Pourquoi défendez-vous depuis si longtemps et aussi vigoureusement le rôle des femmes dans la société?

En tant que féministe, je suis fermement convaincue que les grands innovateurs de demain seront des femmes. Je crois, de même, que si de plus en plus de femmes pouvaient mettre à disposition leurs compétences au service de la gestion du monde, notre avenir serait plus équilibré, plus juste, certainement meilleur. Ainsi, le système patriarcal, qui fait encore autant de dégâts, même au sein des sociétés occidentales, pourra être réformé et amélioré.

L’Espagne semble souvent avoir été une deuxième patrie pour vous. Que pensez-vous des divisions qui traversent le pays après le référendum catalan pour l’indépendance?

Le désir d’indépendance de la Catalogne est très ancien. Enraciné dans la culture de cette terre, il a été exacerbé par la répression imposée par la dictature de Franco. Il n’est pas étonnant que le gouvernement espagnol ne veuille pas accepter l’émergence de mouvements séparatistes, mais il a répondu au référendum avec une violence démesurée et ne semble pas prêt à négocier en vue d’un accord.

Pendant votre exil au cours des années 70, vous avez vécu au Venezuela. L’expérience socialiste lancée par l’ancien président Hugo Chavez a échoué. N’y a-t-il donc pas d’alternatives au modèle économique néolibéral?

Le néolibéralisme, tel qu’il est conçu aujourd’hui, est destiné à échouer aussi. Un système basé sur l’avidité, l’inégalité et la concentration des pouvoirs dans les mains d’une minorité exiguë, au détriment de la majorité, ne peut pas durer indéfiniment.

Nous sommes bloqués avec des idéologies et des pratiques politiques du XIXe siècle qui doivent être absolument repensées ou remplacées. J’espère, de tout mon cœur, que les nouvelles générations qui prendront le pouvoir dans les années à venir sachent proposer des alternatives à même de profiter des progrès entrepris par l’humanité.

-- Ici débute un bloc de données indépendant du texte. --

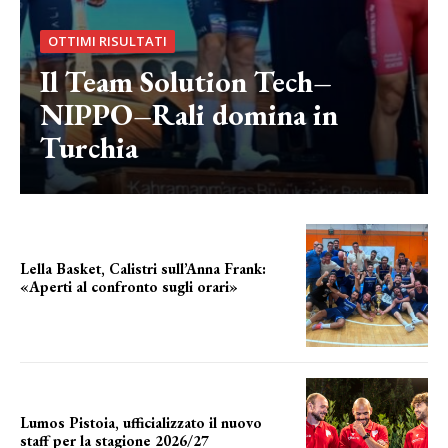
OTTIMI RISULTATI
Il Team Solution Tech–
NIPPO–Rali domina in
Turchia
Lella Basket, Calistri sull’Anna Frank:
«Aperti al confronto sugli orari»
l'incognita impianti
Lumos Pistoia, ufficializzato il nuovo
staff per la stagione 2026/27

Vous vivez désormais aux Etats-Unis. Que pensez-vous de l’augmentation des actes racistes dans le système démocratique qui est souvent considéré comme le plus abouti au monde?

Le racisme et la xénophobie empoisonnent de nombreuses sociétés, mais les Etats-Unis ont, derrière eux, une histoire d’actes racistes réellement brutale, en particulier dans les états du Sud, mais aussi dans d’autres parties du pays. Des extrémistes blancs ont lynché, pendu, torturé et brûlé vivant plus de 4.000 citoyens noirs. D’innombrables actes racistes ont été commis à l’égard des minorités ethniques et des homosexuels. Or le racisme était devenu un mal inacceptable pour l’opinion publique américaine jusqu’à ce que Donald Trump devienne président. Avec cette élection, ceux qui avaient gardé sous silence leur haine ont reçu une sorte de haut-parleur pour la propager. Quand le mauvais exemple vient d’en haut, il est toujours essentiel de résister et de combattre.

L’écrivain français Chateaubriand disait que la "vieillesse est un naufrage". Cette définition ne peut, toutefois, pas être appliquée aux personnages âgés de vos livres et à vous-même. Quel est le secret d’une éternelle jeunesse d’esprit?

Il s’agit d’une simple question de perspective. Les vieux amants que j’ai souvent décrits dans mes romans me ressemblent. J’ai 75 ans et je suis pleine d’énergie, capable de tomber à nouveau amoureuse comme une adolescente. La seule différence entre un jeune et une personne de mon âge est que cette dernière sait que le temps est compté. Or cette prise de conscience pousse à savourer avec une avidité vorace chaque seconde de la vie.